EXERCISE DETAILS.
Reproduce each of the following records line for line, with no changes.

━━━ WORKING DATA ━━━

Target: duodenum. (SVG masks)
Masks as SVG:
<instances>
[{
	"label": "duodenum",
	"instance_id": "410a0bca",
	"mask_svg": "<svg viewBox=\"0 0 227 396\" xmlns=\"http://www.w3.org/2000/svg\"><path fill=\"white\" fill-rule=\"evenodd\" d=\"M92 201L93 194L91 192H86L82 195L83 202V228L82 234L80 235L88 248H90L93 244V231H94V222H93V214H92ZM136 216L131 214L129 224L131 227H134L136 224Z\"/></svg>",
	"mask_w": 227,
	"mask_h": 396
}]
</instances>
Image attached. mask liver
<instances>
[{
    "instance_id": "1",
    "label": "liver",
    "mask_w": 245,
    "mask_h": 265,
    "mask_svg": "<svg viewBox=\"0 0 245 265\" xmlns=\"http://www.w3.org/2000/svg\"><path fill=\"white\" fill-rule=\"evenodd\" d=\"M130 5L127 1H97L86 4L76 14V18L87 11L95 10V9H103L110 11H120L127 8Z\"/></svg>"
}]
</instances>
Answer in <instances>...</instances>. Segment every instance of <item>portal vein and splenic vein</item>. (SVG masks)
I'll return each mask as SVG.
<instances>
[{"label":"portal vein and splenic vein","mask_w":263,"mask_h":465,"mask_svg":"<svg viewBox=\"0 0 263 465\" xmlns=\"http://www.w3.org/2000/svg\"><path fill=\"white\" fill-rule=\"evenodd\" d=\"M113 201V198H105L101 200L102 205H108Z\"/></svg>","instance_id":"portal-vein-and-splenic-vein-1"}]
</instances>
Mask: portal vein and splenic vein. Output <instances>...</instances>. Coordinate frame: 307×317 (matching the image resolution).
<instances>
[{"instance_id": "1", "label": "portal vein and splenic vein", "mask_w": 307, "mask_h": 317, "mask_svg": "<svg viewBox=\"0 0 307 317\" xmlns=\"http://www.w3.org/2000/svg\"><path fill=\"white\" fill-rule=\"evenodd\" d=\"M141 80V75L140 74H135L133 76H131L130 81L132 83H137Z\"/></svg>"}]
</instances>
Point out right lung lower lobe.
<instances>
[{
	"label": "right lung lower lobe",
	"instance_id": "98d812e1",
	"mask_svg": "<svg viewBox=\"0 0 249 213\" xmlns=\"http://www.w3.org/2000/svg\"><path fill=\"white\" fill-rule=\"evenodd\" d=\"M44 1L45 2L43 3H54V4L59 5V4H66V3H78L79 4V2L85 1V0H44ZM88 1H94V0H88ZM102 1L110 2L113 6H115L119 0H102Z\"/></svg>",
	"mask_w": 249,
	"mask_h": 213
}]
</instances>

━━━

FINISHED ANSWER.
Target: duodenum. (SVG masks)
Masks as SVG:
<instances>
[{
	"label": "duodenum",
	"instance_id": "410a0bca",
	"mask_svg": "<svg viewBox=\"0 0 227 396\" xmlns=\"http://www.w3.org/2000/svg\"><path fill=\"white\" fill-rule=\"evenodd\" d=\"M92 201L93 194L91 192H86L82 195L83 202V228L82 234L80 235L88 248H90L93 244V231H94V222H93V214H92ZM136 216L131 214L129 224L131 227H134L136 224Z\"/></svg>",
	"mask_w": 227,
	"mask_h": 396
}]
</instances>
Image attached. mask liver
<instances>
[{
    "instance_id": "1",
    "label": "liver",
    "mask_w": 245,
    "mask_h": 265,
    "mask_svg": "<svg viewBox=\"0 0 245 265\" xmlns=\"http://www.w3.org/2000/svg\"><path fill=\"white\" fill-rule=\"evenodd\" d=\"M130 5L127 1H97L86 4L76 14V18L87 11L95 10V9H103L110 11H120L127 8Z\"/></svg>"
}]
</instances>
Answer in <instances>...</instances>. Segment every instance of <item>portal vein and splenic vein</item>. (SVG masks)
I'll return each mask as SVG.
<instances>
[{"label":"portal vein and splenic vein","mask_w":263,"mask_h":465,"mask_svg":"<svg viewBox=\"0 0 263 465\" xmlns=\"http://www.w3.org/2000/svg\"><path fill=\"white\" fill-rule=\"evenodd\" d=\"M113 201V198H105L101 200L102 205H108Z\"/></svg>","instance_id":"portal-vein-and-splenic-vein-1"}]
</instances>
Mask: portal vein and splenic vein. Output <instances>...</instances>. Coordinate frame: 307×317 (matching the image resolution).
<instances>
[{"instance_id": "1", "label": "portal vein and splenic vein", "mask_w": 307, "mask_h": 317, "mask_svg": "<svg viewBox=\"0 0 307 317\" xmlns=\"http://www.w3.org/2000/svg\"><path fill=\"white\" fill-rule=\"evenodd\" d=\"M141 80V75L140 74H135L133 76H131L130 81L132 83H137Z\"/></svg>"}]
</instances>
Point out right lung lower lobe.
<instances>
[{
	"label": "right lung lower lobe",
	"instance_id": "98d812e1",
	"mask_svg": "<svg viewBox=\"0 0 249 213\" xmlns=\"http://www.w3.org/2000/svg\"><path fill=\"white\" fill-rule=\"evenodd\" d=\"M44 1L45 2L43 3H54V4L59 5V4H66V3H78L79 4V2L85 1V0H44ZM88 1H94V0H88ZM102 1L110 2L113 6H115L119 0H102Z\"/></svg>",
	"mask_w": 249,
	"mask_h": 213
}]
</instances>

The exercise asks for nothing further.